Modern physics and mathematics give us clues (if only analogous or metaphorical ones) of how this could be. Dimensional limitation provides a helpful illustration. The author of Flatland asks that we imagine a world of only two dimensions. Think of a sheet of notebook paper. Embedded in this sheet are shapes of various constructions- triangles, squares and circles. They move around in this world of width and length with no concept of up or down. For in Flatland Up is the direction marked North on the page. Up is the top of the sheet. Down is at the bottom of the sheet of paper. Imagine their surprise if we began to speak to them from above the paper. Living in a world made up of only two dimensions, they hear a voice coming from nowhere.

“Where are you.” they ask.
“I’m up here.” We answer obviously.
The little polygon immediately turns toward the top of the sheet.
“I don’t see you.”
“Not North silly,” we chide them “Up”
“But North is Up” they argue.

No amount of explaining could make height an intelligible concept. It's a dimension beyond their experience.
I believe something similar is going on in the heavenly realms. They are higher, but not up.
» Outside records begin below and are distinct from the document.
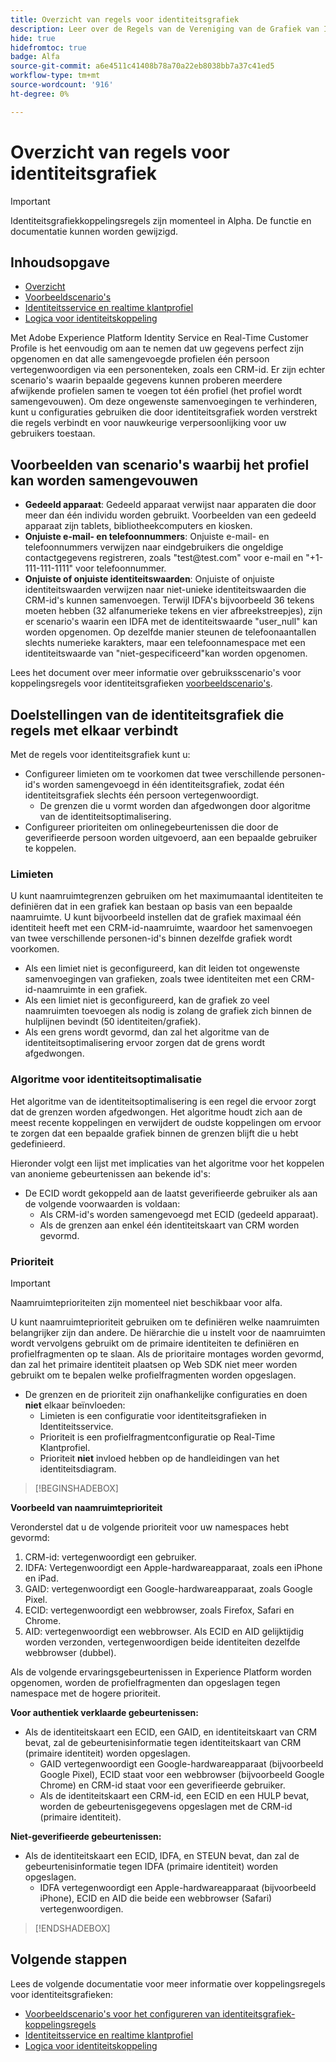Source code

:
 ```yaml
---
title: Overzicht van regels voor identiteitsgrafiek
description: Leer over de Regels van de Vereniging van de Grafiek van Identiteit in de Dienst van de Identiteit.
hide: true
hidefromtoc: true
badge: Alfa
source-git-commit: a6e4511c41408b78a70a22eb8038bb7a37c41ed5
workflow-type: tm+mt
source-wordcount: '916'
ht-degree: 0%

---
```


# Overzicht van regels voor identiteitsgrafiek

>[!IMPORTANT]
>
>Identiteitsgrafiekkoppelingsregels zijn momenteel in Alpha. De functie en documentatie kunnen worden gewijzigd.

## Inhoudsopgave

* [Overzicht](./overview.md)
* [Voorbeeldscenario&#39;s](./example-scenarios.md)
* [Identiteitsservice en realtime klantprofiel](identity-and-profile.md)
* [Logica voor identiteitskoppeling](./identity-linking-logic.md)

Met Adobe Experience Platform Identity Service en Real-Time Customer Profile is het eenvoudig om aan te nemen dat uw gegevens perfect zijn opgenomen en dat alle samengevoegde profielen één persoon vertegenwoordigen via een personenteken, zoals een CRM-id. Er zijn echter scenario&#39;s waarin bepaalde gegevens kunnen proberen meerdere afwijkende profielen samen te voegen tot één profiel (het profiel wordt samengevouwen). Om deze ongewenste samenvoegingen te verhinderen, kunt u configuraties gebruiken die door identiteitsgrafiek worden verstrekt die regels verbindt en voor nauwkeurige verpersoonlijking voor uw gebruikers toestaan.

## Voorbeelden van scenario&#39;s waarbij het profiel kan worden samengevouwen

* **Gedeeld apparaat**: Gedeeld apparaat verwijst naar apparaten die door meer dan één individu worden gebruikt. Voorbeelden van een gedeeld apparaat zijn tablets, bibliotheekcomputers en kiosken.
* **Onjuiste e-mail- en telefoonnummers**: Onjuiste e-mail- en telefoonnummers verwijzen naar eindgebruikers die ongeldige contactgegevens registreren, zoals &quot;test<span>@test.com&quot; voor e-mail en &quot;+1-111-111-1111&quot; voor telefoonnummer.
* **Onjuiste of onjuiste identiteitswaarden**: Onjuiste of onjuiste identiteitswaarden verwijzen naar niet-unieke identiteitswaarden die CRM-id&#39;s kunnen samenvoegen. Terwijl IDFA&#39;s bijvoorbeeld 36 tekens moeten hebben (32 alfanumerieke tekens en vier afbreekstreepjes), zijn er scenario&#39;s waarin een IDFA met de identiteitswaarde &quot;user_null&quot; kan worden opgenomen. Op dezelfde manier steunen de telefoonaantallen slechts numerieke karakters, maar een telefoonnamespace met een identiteitswaarde van &quot;niet-gespecificeerd&quot;kan worden opgenomen.

Lees het document over meer informatie over gebruiksscenario&#39;s voor koppelingsregels voor identiteitsgrafieken [voorbeeldscenario&#39;s](./example-scenarios.md).

## Doelstellingen van de identiteitsgrafiek die regels met elkaar verbindt

Met de regels voor identiteitsgrafiek kunt u:

* Configureer limieten om te voorkomen dat twee verschillende personen-id&#39;s worden samengevoegd in één identiteitsgrafiek, zodat één identiteitsgrafiek slechts één persoon vertegenwoordigt.
   * De grenzen die u vormt worden dan afgedwongen door algoritme van de identiteitsoptimalisering.
* Configureer prioriteiten om onlinegebeurtenissen die door de geverifieerde persoon worden uitgevoerd, aan een bepaalde gebruiker te koppelen.

### Limieten

U kunt naamruimtegrenzen gebruiken om het maximumaantal identiteiten te definiëren dat in een grafiek kan bestaan op basis van een bepaalde naamruimte. U kunt bijvoorbeeld instellen dat de grafiek maximaal één identiteit heeft met een CRM-id-naamruimte, waardoor het samenvoegen van twee verschillende personen-id&#39;s binnen dezelfde grafiek wordt voorkomen.

* Als een limiet niet is geconfigureerd, kan dit leiden tot ongewenste samenvoegingen van grafieken, zoals twee identiteiten met een CRM-id-naamruimte in een grafiek.
* Als een limiet niet is geconfigureerd, kan de grafiek zo veel naamruimten toevoegen als nodig is zolang de grafiek zich binnen de hulplijnen bevindt (50 identiteiten/grafiek).
* Als een grens wordt gevormd, dan zal het algoritme van de identiteitsoptimalisering ervoor zorgen dat de grens wordt afgedwongen.

### Algoritme voor identiteitsoptimalisatie

Het algoritme van de identiteitsoptimalisering is een regel die ervoor zorgt dat de grenzen worden afgedwongen. Het algoritme houdt zich aan de meest recente koppelingen en verwijdert de oudste koppelingen om ervoor te zorgen dat een bepaalde grafiek binnen de grenzen blijft die u hebt gedefinieerd.

Hieronder volgt een lijst met implicaties van het algoritme voor het koppelen van anonieme gebeurtenissen aan bekende id&#39;s:

* De ECID wordt gekoppeld aan de laatst geverifieerde gebruiker als aan de volgende voorwaarden is voldaan:
   * Als CRM-id&#39;s worden samengevoegd met ECID (gedeeld apparaat).
   * Als de grenzen aan enkel één identiteitskaart van CRM worden gevormd.

### Prioriteit

>[!IMPORTANT]
>
>Naamruimteprioriteiten zijn momenteel niet beschikbaar voor alfa.

U kunt naamruimteprioriteit gebruiken om te definiëren welke naamruimten belangrijker zijn dan andere. De hiërarchie die u instelt voor de naamruimten wordt vervolgens gebruikt om de primaire identiteiten te definiëren en profielfragmenten op te slaan. Als de prioritaire montages worden gevormd, dan zal het primaire identiteit plaatsen op Web SDK niet meer worden gebruikt om te bepalen welke profielfragmenten worden opgeslagen.

* De grenzen en de prioriteit zijn onafhankelijke configuraties en doen **niet** elkaar beïnvloeden:
   * Limieten is een configuratie voor identiteitsgrafieken in Identiteitsservice.
   * Prioriteit is een profielfragmentconfiguratie op Real-Time Klantprofiel.
   * Prioriteit **niet** invloed hebben op de handleidingen van het identiteitsdiagram.

>[!BEGINSHADEBOX]

**Voorbeeld van naamruimteprioriteit**

Veronderstel dat u de volgende prioriteit voor uw namespaces hebt gevormd:

1. CRM-id: vertegenwoordigt een gebruiker.
2. IDFA: Vertegenwoordigt een Apple-hardwareapparaat, zoals een iPhone en iPad.
3. GAID: vertegenwoordigt een Google-hardwareapparaat, zoals Google Pixel.
4. ECID: vertegenwoordigt een webbrowser, zoals Firefox, Safari en Chrome.
5. AID: vertegenwoordigt een webbrowser.
Als ECID en AID gelijktijdig worden verzonden, vertegenwoordigen beide identiteiten dezelfde webbrowser (dubbel).

Als de volgende ervaringsgebeurtenissen in Experience Platform worden opgenomen, worden de profielfragmenten dan opgeslagen tegen namespace met de hogere prioriteit.

**Voor authentiek verklaarde gebeurtenissen:**

* Als de identiteitskaart een ECID, een GAID, en identiteitskaart van CRM bevat, zal de gebeurtenisinformatie tegen identiteitskaart van CRM (primaire identiteit) worden opgeslagen.
   * GAID vertegenwoordigt een Google-hardwareapparaat (bijvoorbeeld Google Pixel), ECID staat voor een webbrowser (bijvoorbeeld Google Chrome) en CRM-id staat voor een geverifieerde gebruiker.
   * Als de identiteitskaart een CRM-id, een ECID en een HULP bevat, worden de gebeurtenisgegevens opgeslagen met de CRM-id (primaire identiteit).

**Niet-geverifieerde gebeurtenissen:**

* Als de identiteitskaart een ECID, IDFA, en STEUN bevat, dan zal de gebeurtenisinformatie tegen IDFA (primaire identiteit) worden opgeslagen.
   * IDFA vertegenwoordigt een Apple-hardwareapparaat (bijvoorbeeld iPhone), ECID en AID die beide een webbrowser (Safari) vertegenwoordigen.

>[!ENDSHADEBOX]

## Volgende stappen

Lees de volgende documentatie voor meer informatie over koppelingsregels voor identiteitsgrafieken:

* [Voorbeeldscenario&#39;s voor het configureren van identiteitsgrafiek-koppelingsregels](./example-scenarios.md)
* [Identiteitsservice en realtime klantprofiel](identity-and-profile.md)
* [Logica voor identiteitskoppeling](./identity-linking-logic.md)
The calendar that shapes the Christian’s year guarantees that none of the radical truths about God, his creation and the incarnate bridge between the two is overlooked. The Feast of St. Michael and all the Angels is the day on which the church asks that we think about the nature, place and doings of our elder fellow servants, the angels.

We’re planning to mark Michaelmas (pronounced Mickelmus) with special food and activities. Traditional fare features roast goose, but our culinary salute to the Archangel’s victory will center on Roasted Dragon’s Tongue (not the most choice cut, but the least expensive by far) and Dragon Slime Bread. We’ll be going with a more traditional desert, though.

According to one legend, when Michael and his warriors threw Satan from heaven, the old serpent landed in a patch of blackberry briars. Furious at his defeat and sore from the stickers, he stomped and spat and…um, “messed up” the poor plant. Understandably no one wanted anything to do with blackberries picked after Sept 29th. So Blackberry Cobbler and Vanilla Ice Cream will finish off the meal.

Being a good modern, I'm rusty on my angelology. I believe it would help to have someplace to lay out what I want our family to learn or recall during this season. I think I’ll put some tentative thoughts up here, so that they can begin to congeal before the family starts talking next Sunday.